The Communication Layer
Something nobody talks about: agentic AI workflows are fundamentally a communication exercise.
You're communicating requirements to a system that takes those requirements literally. This is very similar to managing a team of developers — a skill that experienced engineers have usually developed through years of practice.
Every experienced engineering manager has learned the hard way that ambiguous requirements produce ambiguous implementations. That leaving out a constraint doesn't mean it will be inferred — it means it will be ignored. That the gap between what you meant and what you said is where bugs live.
Agentic AI tools have exactly the same property. They do what you tell them, not what you mean. Bridging that gap is a communication skill that takes years to develop.
I've gotten better at prompting Claude Code not because I studied prompt engineering. I got better because I've spent decades learning to communicate technical requirements clearly. The audience changed from human developers to an AI system, but the skill is the same.
Why the "AI-Native" Narrative Is Wrong
The tech industry loves narratives about youth displacing experience. They're almost always wrong in the specifics, even when they're right about the general direction.
Yes, AI is changing software development. Dramatically. But the change doesn't favor youth. It favors the ability to operate at a higher level of abstraction — to think about systems, specify requirements, evaluate output, and debug failures. Every one of those skills correlates with experience, not with age in the negative direction.
The engineers I know who are over forty-five and using agentic tools are not struggling to keep up. They're operating at a level of productivity that wasn't possible before, precisely because the AI handles the parts that were slowing them down (the boilerplate, the syntax lookups, the scaffolding) and they contribute the parts that AI can't replicate (the judgment, the pattern recognition, the system awareness).
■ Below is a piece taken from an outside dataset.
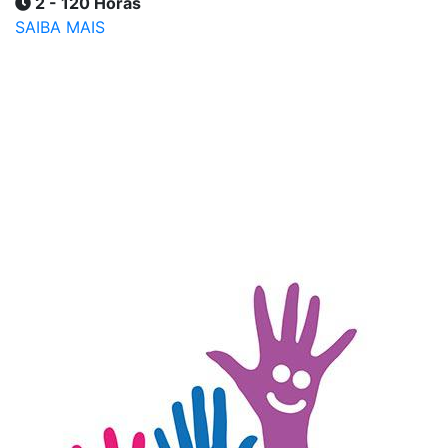
2 - 120 Horas
SAIBA MAIS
I'm shipping more code now, at fifty-two, living in a cabin in Alaska, than I did at thirty-five in a Bay Area office with a team around me. Not because I work more hours. Because agentic tools amplify the skills I spent thirty years developing.
The older engineers aren't the ones who should be worried about AI. They're the ones best positioned to use it.
What This Means Practically
If you're an experienced engineer feeling anxious about AI — stop. Your experience is the asset, not the liability.
If you haven't tried agentic tools yet, start with something like Claude Code on a real project. Not a toy project. A real codebase with real complexity. That's where your experience will shine — when the codebase has history, constraints, and the kind of accumulated complexity that AI needs guidance to navigate.
If you're already using these tools, invest in getting better at specification. The better you describe what you want — including the constraints, edge cases, and failure modes — the better the output. This is a skill you've been developing your entire career. Lean into it.
And if someone tells you that AI is a young person's game, smile and ship your next feature in a quarter of the time it used to take. That's the only argument that matters.
Shane Larson is the founder of Grizzly Peak Software and author of a technical book on training LLMs with Python and PyTorch. He writes code from a cabin in Caswell Lakes, Alaska, where the moose outnumber the software engineers.